The expected output is exactly the lines below, starting at the line with "G04 #@! TF.CreationDate,2024-09-11T18:32:06+07:00*" and ending at the line with "X76000000Y0I-4000000J0D01*", both included; no other line belongs in it.

----- Information provided

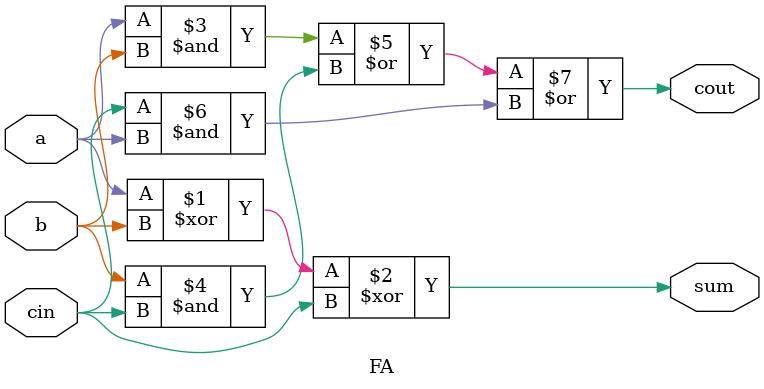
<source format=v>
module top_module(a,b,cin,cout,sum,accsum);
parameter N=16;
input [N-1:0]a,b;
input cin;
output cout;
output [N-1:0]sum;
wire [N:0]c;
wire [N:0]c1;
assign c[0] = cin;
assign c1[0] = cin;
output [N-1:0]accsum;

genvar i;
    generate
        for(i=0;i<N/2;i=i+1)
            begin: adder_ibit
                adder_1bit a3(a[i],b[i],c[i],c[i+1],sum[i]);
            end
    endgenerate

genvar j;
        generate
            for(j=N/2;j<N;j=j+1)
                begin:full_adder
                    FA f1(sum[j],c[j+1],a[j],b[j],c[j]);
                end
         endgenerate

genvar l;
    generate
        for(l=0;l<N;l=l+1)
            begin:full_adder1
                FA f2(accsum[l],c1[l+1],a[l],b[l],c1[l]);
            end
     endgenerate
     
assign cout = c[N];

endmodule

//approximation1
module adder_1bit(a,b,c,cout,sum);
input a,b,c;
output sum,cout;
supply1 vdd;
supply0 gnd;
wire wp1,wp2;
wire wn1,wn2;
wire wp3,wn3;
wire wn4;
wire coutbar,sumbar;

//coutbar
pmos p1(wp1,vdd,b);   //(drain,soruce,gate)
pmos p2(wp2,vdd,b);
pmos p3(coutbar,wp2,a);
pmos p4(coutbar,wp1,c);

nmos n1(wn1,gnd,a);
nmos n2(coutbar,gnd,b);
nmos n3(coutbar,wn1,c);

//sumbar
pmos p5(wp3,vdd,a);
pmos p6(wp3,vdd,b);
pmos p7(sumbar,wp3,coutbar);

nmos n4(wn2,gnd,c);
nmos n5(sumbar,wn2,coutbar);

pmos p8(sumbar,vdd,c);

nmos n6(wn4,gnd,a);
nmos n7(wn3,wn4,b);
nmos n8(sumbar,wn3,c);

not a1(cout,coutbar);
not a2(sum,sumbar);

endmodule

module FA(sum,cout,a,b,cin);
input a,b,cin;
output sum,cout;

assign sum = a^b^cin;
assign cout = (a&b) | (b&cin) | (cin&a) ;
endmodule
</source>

----------
----- Information provided

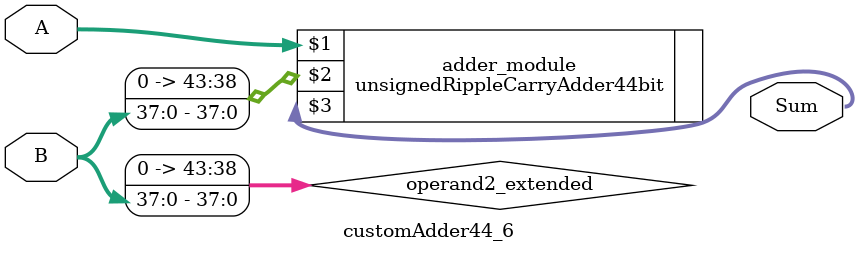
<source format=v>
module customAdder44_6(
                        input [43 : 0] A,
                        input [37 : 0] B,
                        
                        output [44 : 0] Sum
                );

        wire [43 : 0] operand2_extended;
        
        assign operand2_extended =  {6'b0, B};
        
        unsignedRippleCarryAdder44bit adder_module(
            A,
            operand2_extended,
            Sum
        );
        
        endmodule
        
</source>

----------
----- Information provided

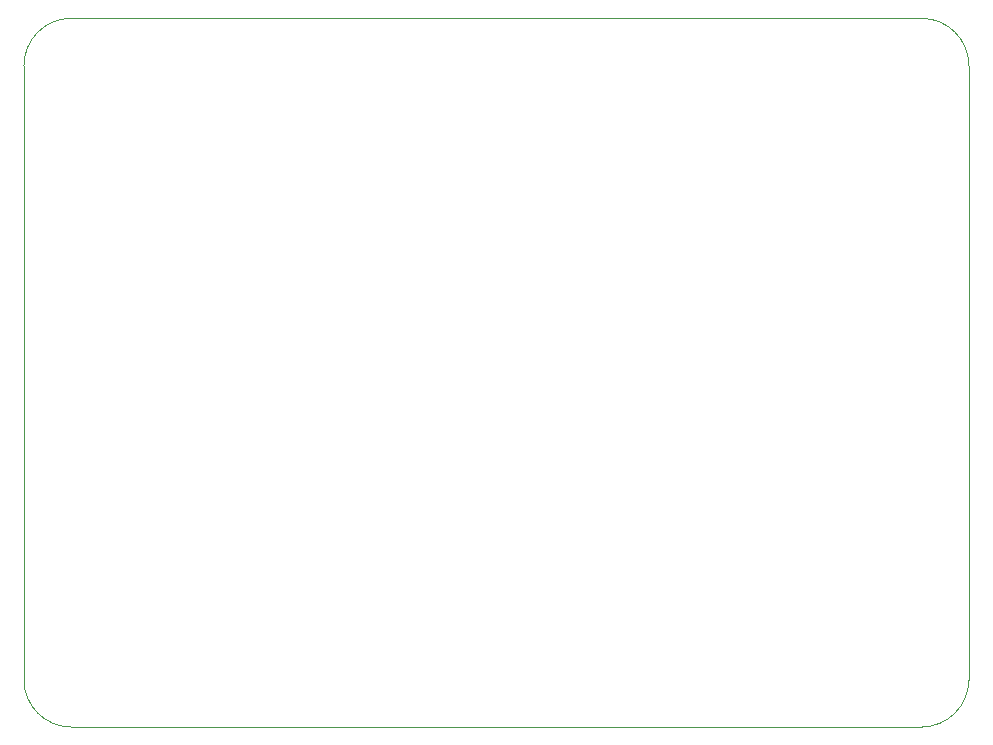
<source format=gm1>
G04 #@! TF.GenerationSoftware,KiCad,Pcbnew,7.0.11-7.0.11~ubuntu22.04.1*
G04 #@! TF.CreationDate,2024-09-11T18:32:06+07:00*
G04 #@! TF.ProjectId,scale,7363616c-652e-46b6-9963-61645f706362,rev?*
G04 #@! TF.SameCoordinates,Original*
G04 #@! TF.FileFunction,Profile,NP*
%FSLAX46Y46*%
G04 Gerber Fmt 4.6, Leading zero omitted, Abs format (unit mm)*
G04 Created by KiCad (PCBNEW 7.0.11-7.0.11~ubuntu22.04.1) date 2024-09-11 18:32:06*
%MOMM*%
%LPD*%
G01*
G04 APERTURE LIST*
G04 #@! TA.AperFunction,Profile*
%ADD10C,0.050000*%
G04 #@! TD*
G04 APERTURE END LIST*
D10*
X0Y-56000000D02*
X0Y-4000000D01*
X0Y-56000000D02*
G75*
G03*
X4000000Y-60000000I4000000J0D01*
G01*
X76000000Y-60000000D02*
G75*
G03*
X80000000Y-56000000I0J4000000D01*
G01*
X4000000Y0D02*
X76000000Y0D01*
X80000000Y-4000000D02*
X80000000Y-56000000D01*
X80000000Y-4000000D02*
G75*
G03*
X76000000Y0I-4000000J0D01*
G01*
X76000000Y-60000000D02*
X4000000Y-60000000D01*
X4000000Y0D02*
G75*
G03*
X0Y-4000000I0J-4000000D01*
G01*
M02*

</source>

----------

Response for this exercise >>
G04 #@! TF.CreationDate,2024-09-11T18:32:06+07:00*
G04 #@! TF.ProjectId,scale,7363616c-652e-46b6-9963-61645f706362,rev?*
G04 #@! TF.SameCoordinates,Original*
G04 #@! TF.FileFunction,Profile,NP*
%FSLAX46Y46*%
G04 Gerber Fmt 4.6, Leading zero omitted, Abs format (unit mm)*
G04 Created by KiCad (PCBNEW 7.0.11-7.0.11~ubuntu22.04.1) date 2024-09-11 18:32:06*
%MOMM*%
%LPD*%
G01*
G04 APERTURE LIST*
G04 #@! TA.AperFunction,Profile*
%ADD10C,0.050000*%
G04 #@! TD*
G04 APERTURE END LIST*
D10*
X0Y-56000000D02*
X0Y-4000000D01*
X0Y-56000000D02*
G75*
G03*
X4000000Y-60000000I4000000J0D01*
G01*
X76000000Y-60000000D02*
G75*
G03*
X80000000Y-56000000I0J4000000D01*
G01*
X4000000Y0D02*
X76000000Y0D01*
X80000000Y-4000000D02*
X80000000Y-56000000D01*
X80000000Y-4000000D02*
G75*
G03*
X76000000Y0I-4000000J0D01*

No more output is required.